Expression of tissue inhibitor of matrix metalloproteinase-1 in aging of transgenic mouse liver.
- Author:
Yu-mei ZHANG
1
;
Xiang-mei CHEN
;
Di WU
;
Xue-guang ZHANG
;
Yang LÜ
;
Suo-zhu SHI
;
Zhong YIN
Author Information
- Publication Type:Journal Article
- MeSH: Aging; metabolism; Animals; Female; Liver; metabolism; pathology; Male; Matrix Metalloproteinase 2; analysis; genetics; Matrix Metalloproteinase 9; analysis; genetics; Mice; Mice, Transgenic; Monoamine Oxidase; analysis; RNA, Messenger; analysis; Reactive Oxygen Species; metabolism; Superoxide Dismutase; metabolism; Tissue Inhibitor of Metalloproteinase-1; analysis; genetics
- From: Chinese Medical Journal 2006;119(6):504-509
- CountryChina
- Language:English
-
Abstract:
BACKGROUNDTissue inhibitor of matrix metalloproteinase-1 (TIMP-1) is related to the aging of many organs, but few data are available on the change of TIMP-1 in liver aging. The purpose of this study was to investigate the expression and role of TIMP-1, matrix metalloproteinase-2 (MMP-2) and MMP-9 in the process of natural aging in the livers of normal and transgenic mice, and to detect the effects of TIMP-1 on oxidative level and anti-oxidative ability of the livers of transgenic young mice.
METHODSNormal and transgenic mice were divided into 3 groups according to their age: 3-month-old group (n = 5), 12-month-old group (n = 5) and 24-month-old group (n = 5). Histopathological changes of the liver were observed after HE and Masson staining. The messenger RNA (mRNA) levels of TIMP-1, MMP-2 and MMP-9 were determined by semi-quantitative reverse transcriptional polymerase chain reaction; protein expression was measured by Western blot in the livers of normal and transgenic mice of various ages. Changes in levels of superoxide dismutase (SOD), monoamine oxidase (MAO), malondialdehyde (MDA) as well as oxidative and anti-oxidative ability were measured.

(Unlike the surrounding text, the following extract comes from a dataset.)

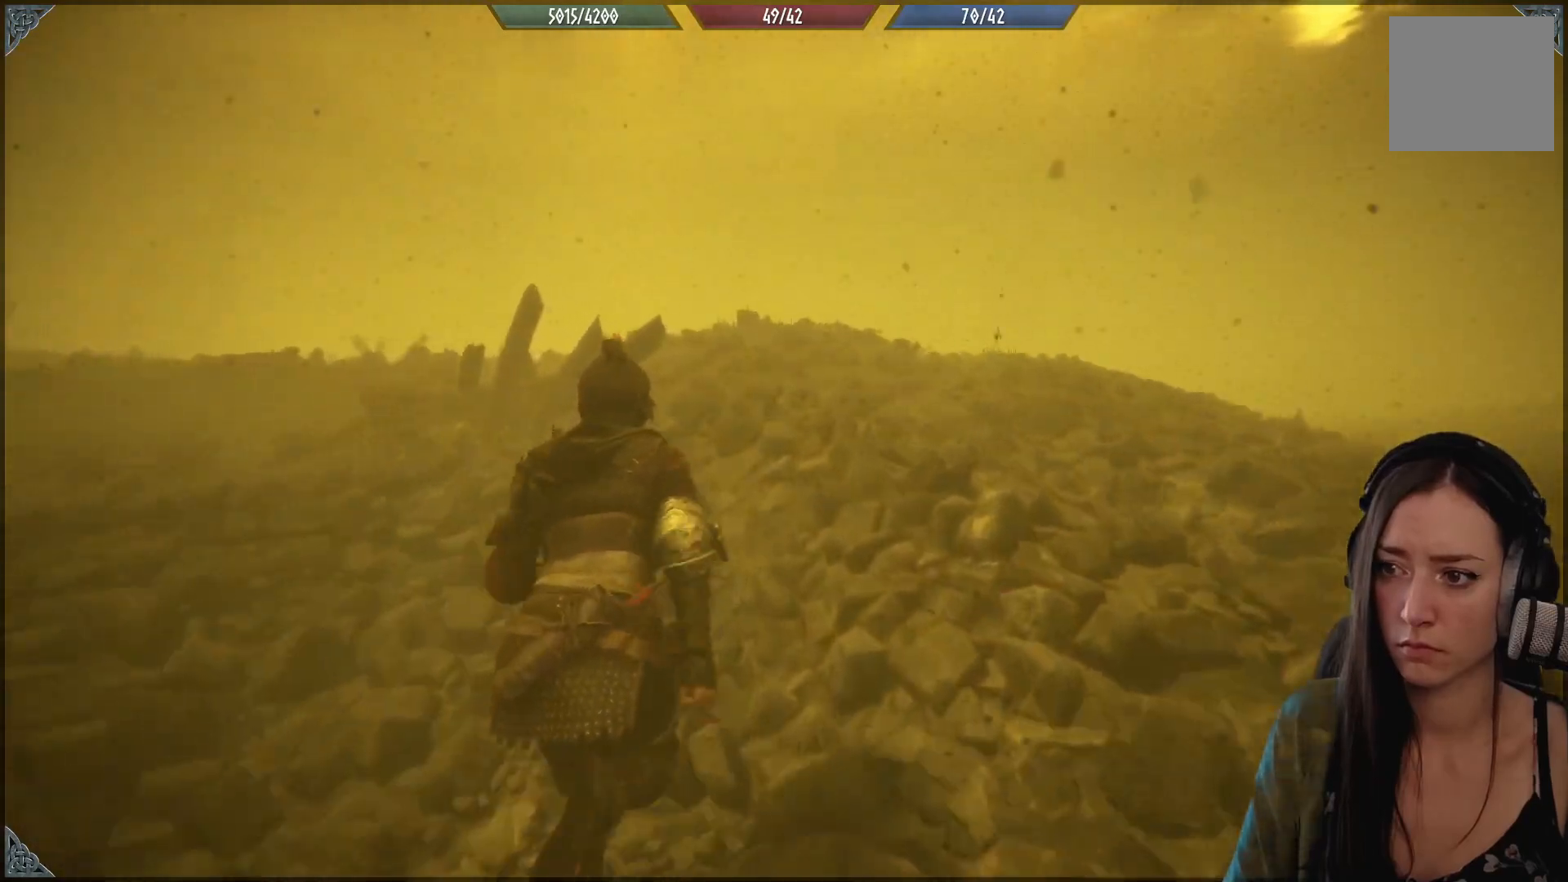
{"buttons": ["R2"], "left_stick": "up", "right_stick": "center", "events": []}
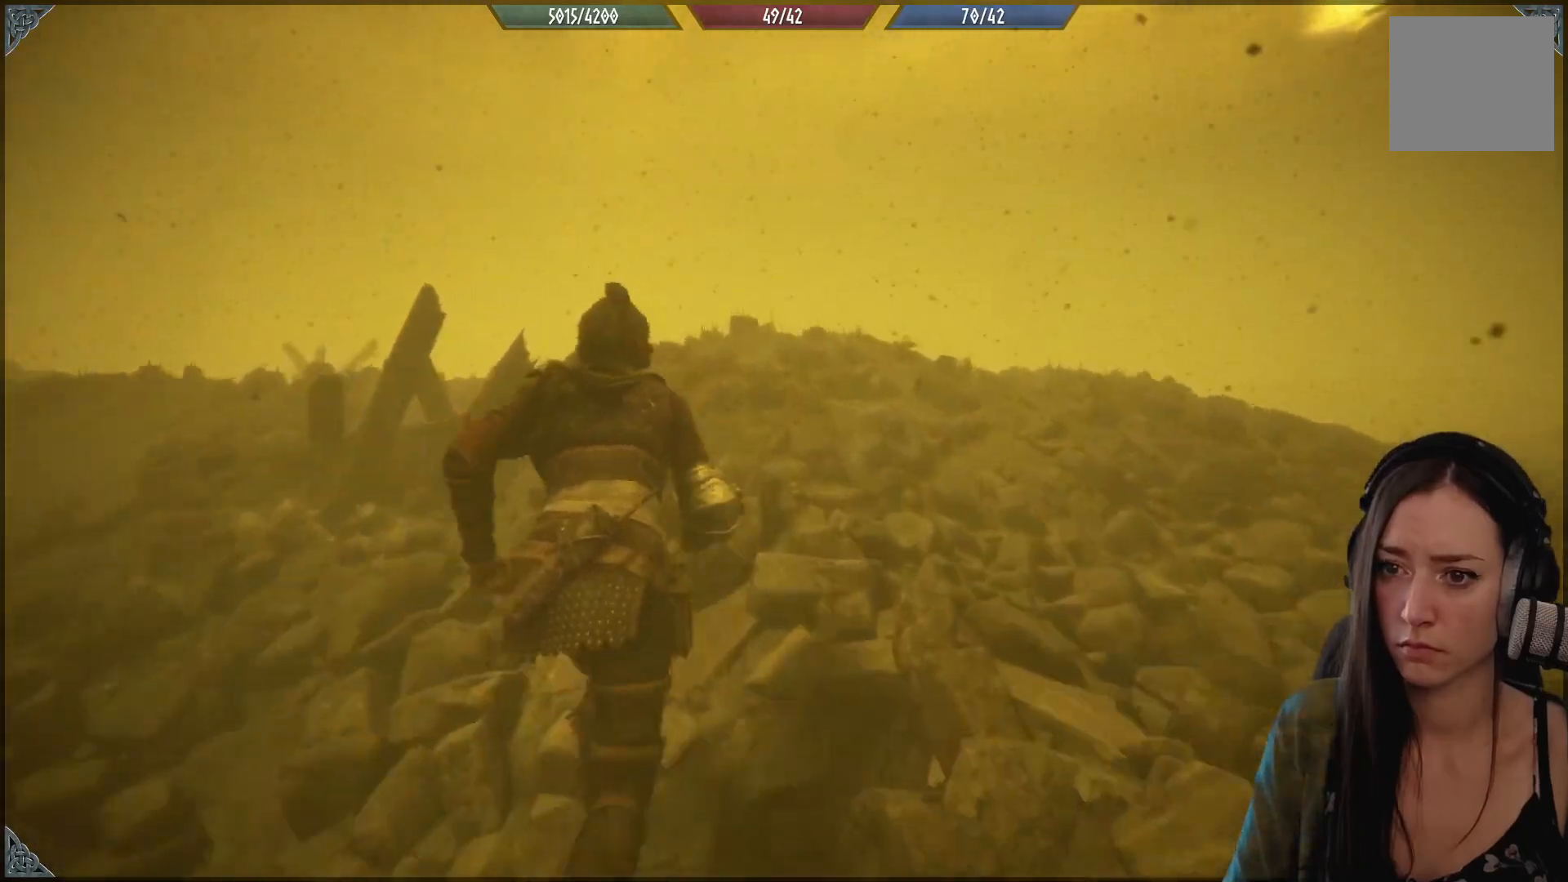
{"buttons": ["R2"], "left_stick": "up", "right_stick": "center", "events": []}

RESULTSHistologically, more fatty degeneration and collagen deposition were found in the aging livers of transgenic mice than in those of the normal mice as their age of months increased. The mRNA and protein expressions of TIMP-1 were significantly high in the oldest animals. The histopathological changes, mRNA and protein expressions of TIMP-1 increased significantly in the liver of transgenic mice as compared with normal mice. The expression of MMP-2 and MMP-9 showed a minor change in the process of aging. Liver change and collagen deposition were not observed in young mice, but the activity of SOD decreased (P < 0.05), and the activity of MAO (P < 0.01) and the content of MDA increased in the liver of transgenic mice (P < 0.01).
CONCLUSIONSThe expression of TIMP-1 is significantly high in the liver of transgenic mouse in the process of aging, indicating that the oxidative level increases and the anti-oxidative ability decreases in the liver of transgenic mouse. TIMP-1 plays an important role in the process of liver aging.